Engine dimensions were kept the same, 88mm bore, 61.5mm stroke, but a radical change was made by twisting the rear head 180 degrees, as had already been done on the Ducati engine in Cagiva’s Elephant enduro model, and using one Weber dual-throat (36mm Venturis) carburetor. The F1 had a pair of Dell’Orto 36mm pumper carbs, optional 40mm if you wanted to go really fast. A complicated siamesed exhaust system ran into very silent Silentium mufflers; of course there were aftermarket options (For Closed Course Use Only).
Other engine changes were a Kokusan electronic ignition and a stronger 14-plate dry clutch. The camshafts and timing were a bit changed from the F1, giving more low-rev power, and at 7,500 rpm the engine was making about 73 crankshaft horsepower, so in fifth gear the speedometer needle was nudging 130 mph. Two small oil radiators were helpful in keeping the engine cool. Shrouding all this were half a dozen pieces of ABS, comprised of a nose section with painted windscreen, big wraparound body, two lowers, oil radiator covers and a tail piece.

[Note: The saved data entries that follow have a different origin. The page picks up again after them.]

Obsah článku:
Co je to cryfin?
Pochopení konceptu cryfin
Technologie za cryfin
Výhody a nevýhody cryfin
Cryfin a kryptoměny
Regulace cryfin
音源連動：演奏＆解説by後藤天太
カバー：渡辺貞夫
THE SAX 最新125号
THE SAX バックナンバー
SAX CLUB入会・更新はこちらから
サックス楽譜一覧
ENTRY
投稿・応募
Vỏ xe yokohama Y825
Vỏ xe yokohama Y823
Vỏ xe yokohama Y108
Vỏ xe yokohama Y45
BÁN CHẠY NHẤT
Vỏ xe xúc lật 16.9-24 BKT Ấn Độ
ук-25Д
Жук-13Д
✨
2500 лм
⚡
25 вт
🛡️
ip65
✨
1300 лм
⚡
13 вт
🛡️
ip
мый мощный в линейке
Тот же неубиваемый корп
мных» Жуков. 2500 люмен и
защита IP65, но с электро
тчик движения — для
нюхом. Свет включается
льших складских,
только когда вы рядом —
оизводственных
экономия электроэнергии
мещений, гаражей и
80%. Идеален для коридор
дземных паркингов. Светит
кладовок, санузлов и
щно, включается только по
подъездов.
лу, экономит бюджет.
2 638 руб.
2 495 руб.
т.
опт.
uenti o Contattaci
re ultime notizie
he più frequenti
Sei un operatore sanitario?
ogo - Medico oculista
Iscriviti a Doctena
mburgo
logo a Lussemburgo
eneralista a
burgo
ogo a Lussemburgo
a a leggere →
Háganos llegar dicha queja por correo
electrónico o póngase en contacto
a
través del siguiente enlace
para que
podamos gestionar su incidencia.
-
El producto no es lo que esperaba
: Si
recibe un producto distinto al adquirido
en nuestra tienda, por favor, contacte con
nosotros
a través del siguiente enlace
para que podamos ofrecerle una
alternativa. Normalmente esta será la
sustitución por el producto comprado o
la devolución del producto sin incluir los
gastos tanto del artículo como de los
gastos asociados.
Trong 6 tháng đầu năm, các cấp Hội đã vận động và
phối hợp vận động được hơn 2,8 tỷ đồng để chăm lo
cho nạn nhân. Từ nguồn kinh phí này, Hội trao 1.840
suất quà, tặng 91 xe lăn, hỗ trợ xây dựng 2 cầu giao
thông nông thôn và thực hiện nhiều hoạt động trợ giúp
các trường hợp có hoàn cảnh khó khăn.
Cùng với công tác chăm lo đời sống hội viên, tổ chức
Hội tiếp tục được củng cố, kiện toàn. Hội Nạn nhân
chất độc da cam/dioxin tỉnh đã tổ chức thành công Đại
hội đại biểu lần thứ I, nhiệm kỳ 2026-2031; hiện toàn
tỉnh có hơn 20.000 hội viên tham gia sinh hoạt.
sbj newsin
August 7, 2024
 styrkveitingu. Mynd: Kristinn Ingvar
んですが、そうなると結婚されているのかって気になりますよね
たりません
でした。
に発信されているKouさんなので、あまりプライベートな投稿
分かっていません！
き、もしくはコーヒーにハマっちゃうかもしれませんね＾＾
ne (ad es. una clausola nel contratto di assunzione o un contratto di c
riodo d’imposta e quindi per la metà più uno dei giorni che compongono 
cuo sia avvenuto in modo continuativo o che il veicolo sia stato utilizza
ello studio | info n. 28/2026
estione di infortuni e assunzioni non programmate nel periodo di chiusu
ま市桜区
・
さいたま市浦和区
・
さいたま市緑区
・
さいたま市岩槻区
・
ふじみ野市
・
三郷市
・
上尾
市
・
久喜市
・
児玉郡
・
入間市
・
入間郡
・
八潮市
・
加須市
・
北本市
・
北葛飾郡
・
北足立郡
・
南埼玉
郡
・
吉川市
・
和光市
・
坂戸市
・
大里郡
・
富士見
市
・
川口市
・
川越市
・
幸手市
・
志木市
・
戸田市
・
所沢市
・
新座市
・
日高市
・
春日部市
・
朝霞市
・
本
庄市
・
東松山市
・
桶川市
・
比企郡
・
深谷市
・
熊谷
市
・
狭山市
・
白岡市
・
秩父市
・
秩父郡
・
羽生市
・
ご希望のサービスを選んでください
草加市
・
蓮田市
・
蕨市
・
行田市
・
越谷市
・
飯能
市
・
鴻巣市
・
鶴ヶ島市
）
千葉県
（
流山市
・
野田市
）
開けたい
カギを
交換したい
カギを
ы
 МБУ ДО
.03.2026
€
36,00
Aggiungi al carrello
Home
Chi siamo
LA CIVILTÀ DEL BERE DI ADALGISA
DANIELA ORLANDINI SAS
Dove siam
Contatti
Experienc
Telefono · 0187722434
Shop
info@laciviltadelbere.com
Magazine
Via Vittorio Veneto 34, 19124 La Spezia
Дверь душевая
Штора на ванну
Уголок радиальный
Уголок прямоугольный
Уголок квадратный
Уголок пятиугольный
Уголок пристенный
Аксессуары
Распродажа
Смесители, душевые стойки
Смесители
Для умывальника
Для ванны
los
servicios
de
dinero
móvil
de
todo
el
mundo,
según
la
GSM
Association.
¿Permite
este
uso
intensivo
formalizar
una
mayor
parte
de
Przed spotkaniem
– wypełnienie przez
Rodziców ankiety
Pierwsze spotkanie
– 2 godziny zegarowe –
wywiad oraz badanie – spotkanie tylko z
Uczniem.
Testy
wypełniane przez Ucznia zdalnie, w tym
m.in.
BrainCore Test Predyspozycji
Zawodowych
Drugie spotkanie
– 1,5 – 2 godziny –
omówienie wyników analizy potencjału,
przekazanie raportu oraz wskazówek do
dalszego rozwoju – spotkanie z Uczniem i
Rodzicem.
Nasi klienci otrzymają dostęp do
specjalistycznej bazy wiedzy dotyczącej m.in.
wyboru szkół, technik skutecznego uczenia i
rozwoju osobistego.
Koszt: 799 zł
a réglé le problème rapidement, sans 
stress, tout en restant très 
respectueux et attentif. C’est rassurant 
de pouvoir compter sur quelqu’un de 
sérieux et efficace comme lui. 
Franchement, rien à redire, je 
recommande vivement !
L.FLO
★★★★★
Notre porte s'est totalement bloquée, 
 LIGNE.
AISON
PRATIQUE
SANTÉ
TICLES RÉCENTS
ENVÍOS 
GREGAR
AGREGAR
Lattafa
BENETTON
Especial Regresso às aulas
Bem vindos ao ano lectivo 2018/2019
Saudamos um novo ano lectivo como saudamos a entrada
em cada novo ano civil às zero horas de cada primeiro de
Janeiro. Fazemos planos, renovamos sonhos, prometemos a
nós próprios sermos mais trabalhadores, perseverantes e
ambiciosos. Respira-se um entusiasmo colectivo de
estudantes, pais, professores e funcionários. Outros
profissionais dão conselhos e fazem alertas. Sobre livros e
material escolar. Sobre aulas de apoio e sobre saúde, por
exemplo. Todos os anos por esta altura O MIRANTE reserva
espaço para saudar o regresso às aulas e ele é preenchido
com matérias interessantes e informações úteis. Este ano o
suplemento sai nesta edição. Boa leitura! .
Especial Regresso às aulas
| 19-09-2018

The Ducati reputation for demanding unconditional love for the machines held true on the Paso since the fuel pump—required because a portion of the gas tank was below the carburetor—had a tendency to flood the Weber and create problems with low-speed running. Under full honk everything was fine, but urban dallying could make the rider unhappy. Eventually a pressure valve was fitted between the pump and the carb which cured the problem.
The first Pasos came into this country in 1986, with a hefty $7,000 price tag—cost reduction hadn’t been so successful. That year the Japanese 750 in-line fours were making more horsepower for less money; for $4,500 Suzuki would sell anyone a GSX-R750. You had to be a true Ducatista to spend the extra money.
In 1989 the bored and stroked (92 x 68mm), liquid-cooled, Paso 906 appeared, with Ducati hoping that the 15 percent increase in power and sixth gear would humble the in-line fours. Not so. Then came the ’91 907 i.e., which dropped the Paso name when the Weber/Marelli fuel injection was added. End of the line.